Anonymous wrote:Anonymous wrote:I think these posts are the worst. If you want me to answer the question, post a picture and then I can answer.
The fertility thing shouldn't come up until the dating gets very serious, so there is no way that would be a factor. If she put it in her dating profile, I skip her -- not b/c of the barren issue but b/c anyone posting that in a dating profile is crazy.
So you want to fall in love, then break up due to infertility.
Men are so backasswards.
Anonymous wrote:Anonymous wrote:Anonymous wrote:
It's the insecurity and the apparently compulsive need to start threads about it.
Exactly but insecurity stems from shame of age, salary, kids, school, etc etc..... and all of us humans are insecure about 1 of those in one way or another
Yeah, absolutely. And to the extent that we can balance shame and insecurity with moving forward and exercising competence at being a good partner, it is not going to pull apart the relationship.
But if it is an obsessive focus for someone, well, then that is what they will bring into any relationship, and that *will* pull apart a relationship.
Whether or not anonymous men on an anonymous forum would be willing to date this woman (depending on the year and the thread, it's 28, or 29, and maybe 30 (can't tell because it looks like at least one thread has been deleted) with her nanny background, and her expected salary, and all the rest that always comes out -- that doesn't matter. Spoiler alert: some will say "yes" and some will say "no," and that would not correspond 1:1 with what would happen if she met them in person.
And it doesn't matter. It doesn't matter.
One thread asking the question is no big deal, even two of them. But when it's an obsession, then people who do say "yes" will not continue to say yes to maintaining a relationship anyway. not if they are healthy.

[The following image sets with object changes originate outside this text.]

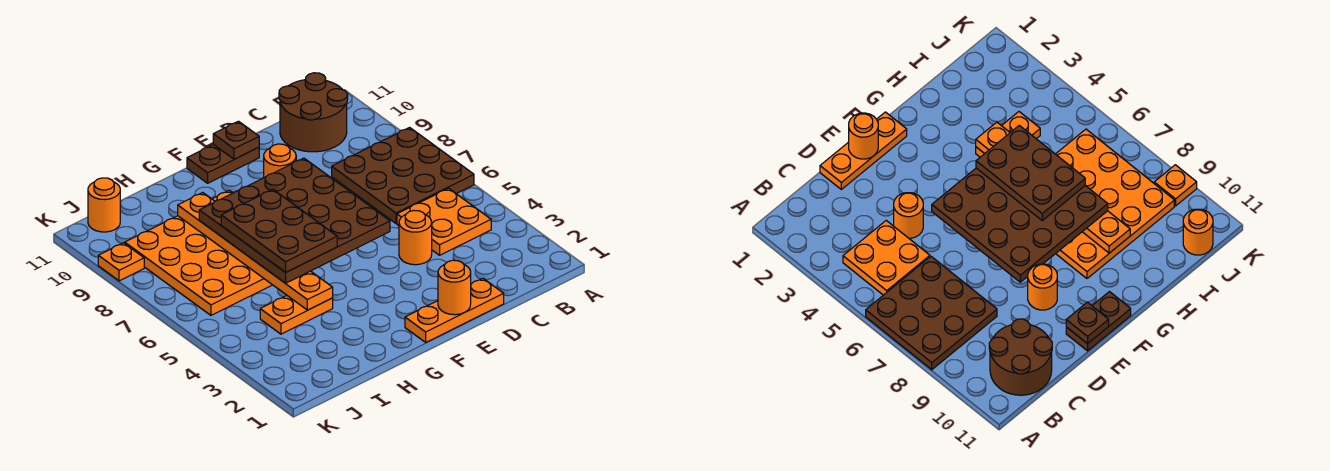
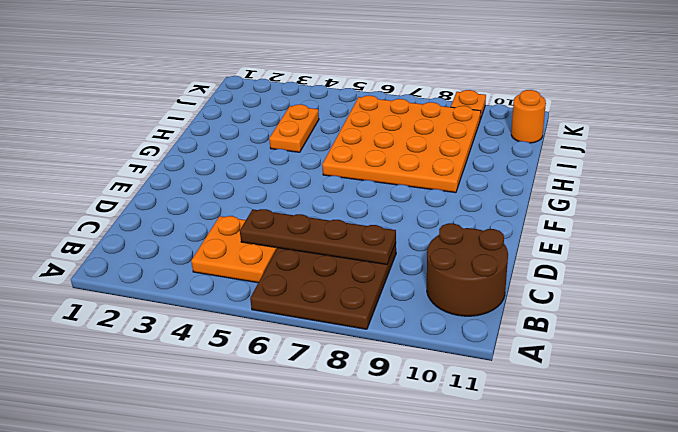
brown plate C5:C8 level 2 -> none
none -> orange plate D1:F1 level 1
none -> orange round brick D4 level 1
none -> orange round brick E9 level 1

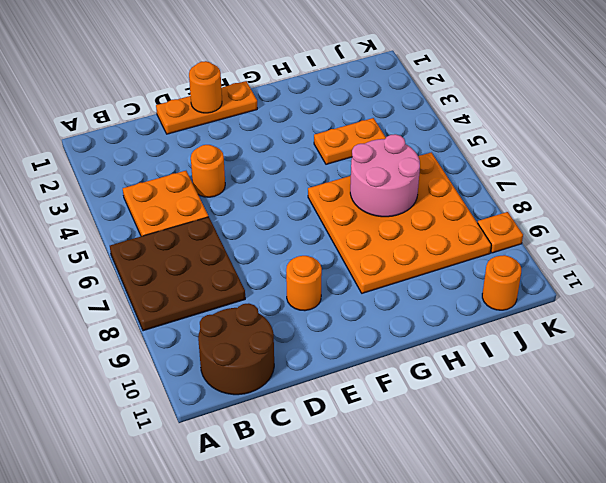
pink round brick H6:I7 level 2 -> orange plate H4:H9 level 2
none -> brown plate E11:F11 level 1
none -> brown plate E11 level 2
none -> brown plate E5:H8 level 3

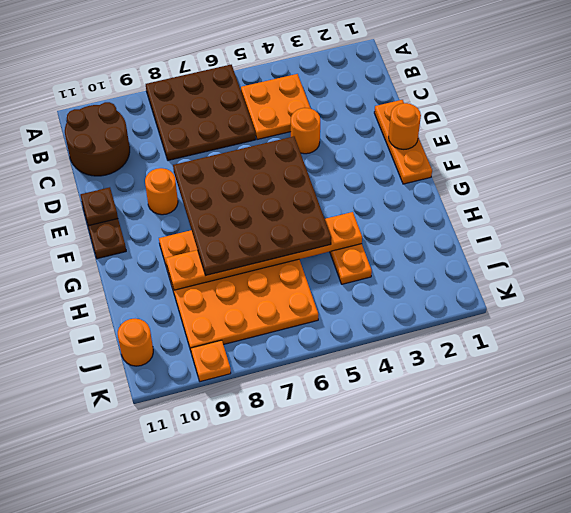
none -> brown plate G5:H7 level 4

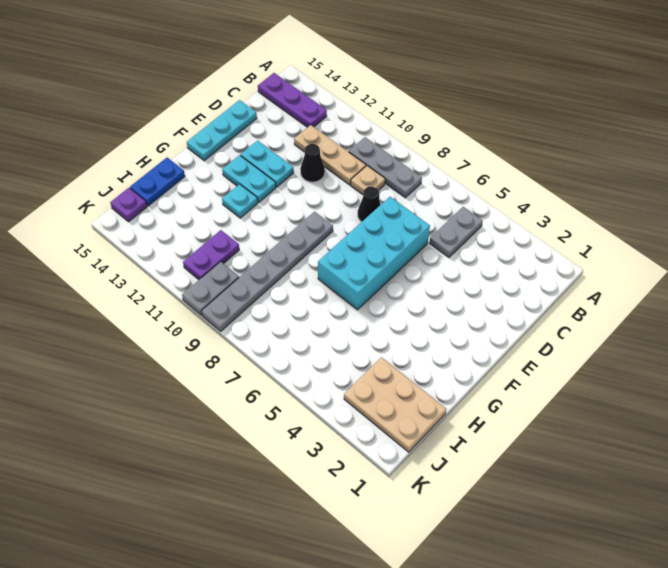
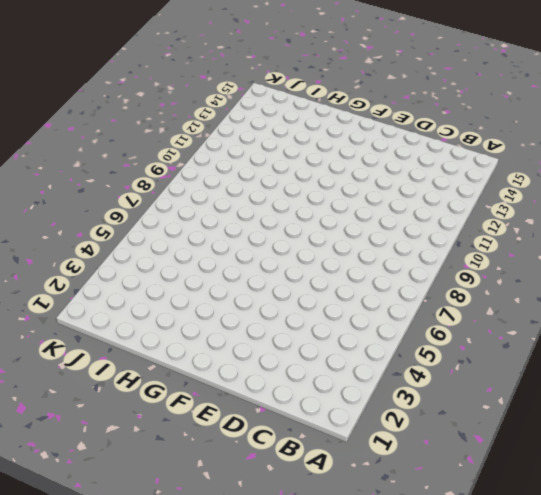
none -> grey plate B5:C5 level 1
none -> grey plate B8:B10 level 1
none -> purple plate B13:B15 level 1

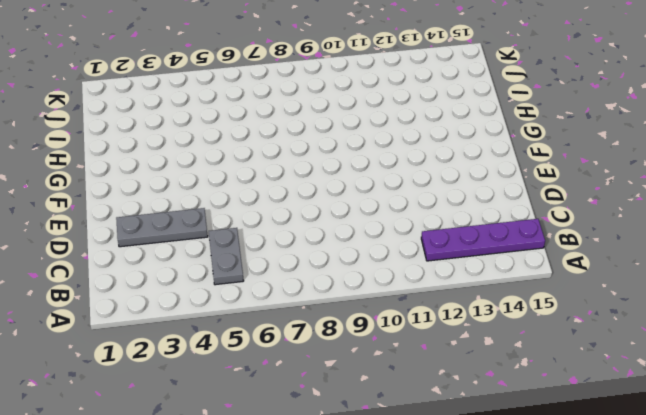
purple plate B12:B15 level 1 -> purple plate B13:B15 level 1
grey plate D2:D4 level 1 -> grey plate B8:B10 level 1
none -> tan plate C9 level 1
none -> tan plate C10:C12 level 1
none -> cyan brick D6:G7 level 1

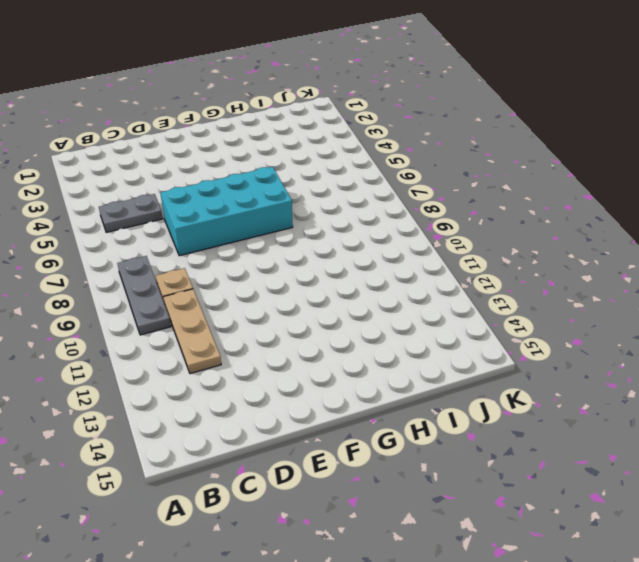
none -> purple plate B13:B15 level 1
none -> black cone D8 level 1
none -> black cone D11 level 1

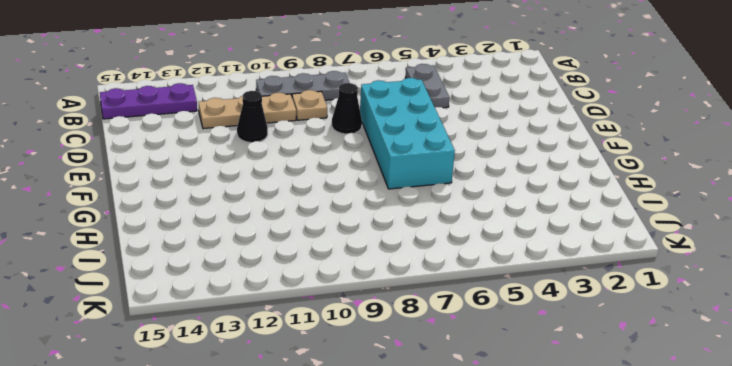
none -> cyan plate D15:F15 level 1
none -> cyan plate E12:E13 level 1
none -> grey plate F9:K9 level 1

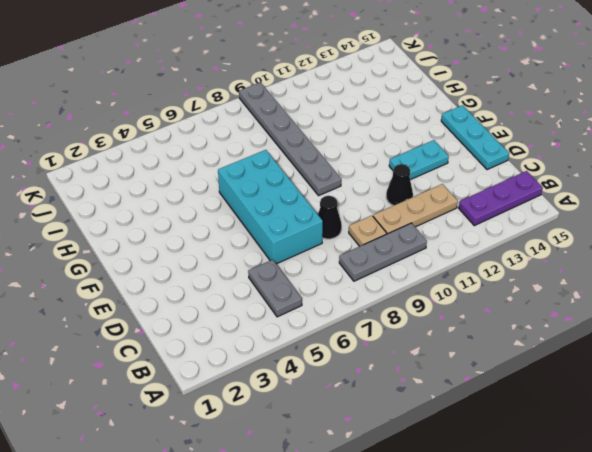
none -> cyan plate F12:F13 level 1
none -> cyan plate G12 level 1
none -> blue plate H15:I15 level 1

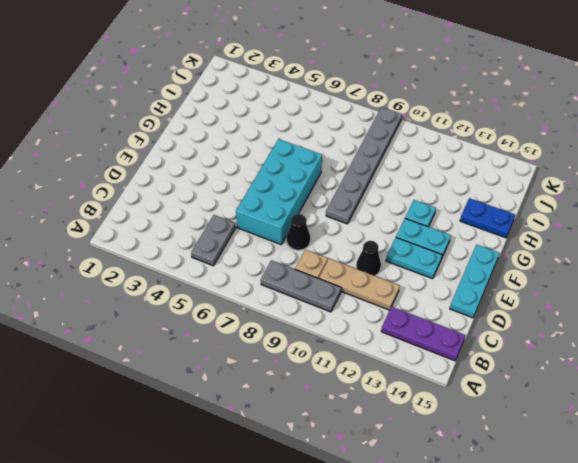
blue plate H14:H15 level 1 -> blue plate H15:I15 level 1
none -> tan plate I1:J3 level 1
none -> purple plate I11:J11 level 1
none -> grey plate J10:K10 level 1

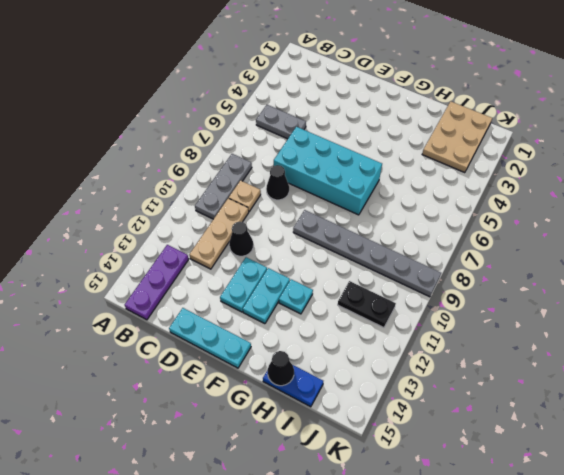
black cone H15 level 2 -> none
black plate I11:J11 level 1 -> purple plate I11:J11 level 1
none -> grey plate J10:K10 level 1
none -> purple plate J15 level 1

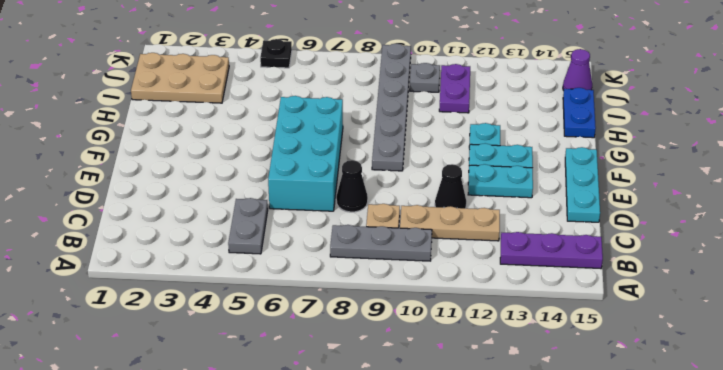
grey plate J10 level 1 -> grey plate J10:K10 level 1
purple cone J15 level 1 -> purple plate J15 level 1
black plate K5 level 1 -> none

And this sounds like a careful, conscientious, bright young woman in the prime of her life who deserves to seek what she wants and needs without the obsessive questioning on an anonymous forum. When she gets there, it will be fine. Really, it will.
Anonymous wrote:Anonymous wrote:
It's the insecurity and the apparently compulsive need to start threads about it.
Exactly but insecurity stems from shame of age, salary, kids, school, etc etc..... and all of us humans are insecure about 1 of those in one way or another
Anonymous wrote:Anonymous wrote:Anonymous wrote:Anonymous wrote:She is a doctor. Bonus.
Very unlikely. When people hedge with "medical field," it's almost never an actual medical degree.
I'm guessing ... nursing anesthesia.
Op here. You guessed she is a nurse anesthetist (we both are), not a doctor.
Yes, I did. I'm also pretty sure a nurse anesthetist involved in this question -- one way or another -- is the central subject of several other threads about the same basic topic -- "would you guys date me?"
I don't think there is any answer big enough to fill that hole of insecurity. I think the insecurity is what poses the biggest impediment to romantic happiness, not
1. age
2. current salary
3. future salary
4. reproductive options
5. amount of time she will spend studying
6. how long it takes her to file her nails
7. or literally any other quality that is going to show up in the next three threads about her
It's the insecurity and the apparently compulsive need to start threads about it.
Anonymous wrote:Is she hot? Does she enjoy sex? Is she fun to hang out with? Does she make him feel loved and respected? That's what really matters to most to men. People will deny it, but it's just the way men are wired. I have brothers. I worked in a mostly male dominated field for most of my life. The majority of my closet friends are male. And I've been married 28 years. I listen to men talk. We really haven't come nearly as far as we would like to believe. Being able to make money, being able to have kids, etc is just icing. Good, but not required.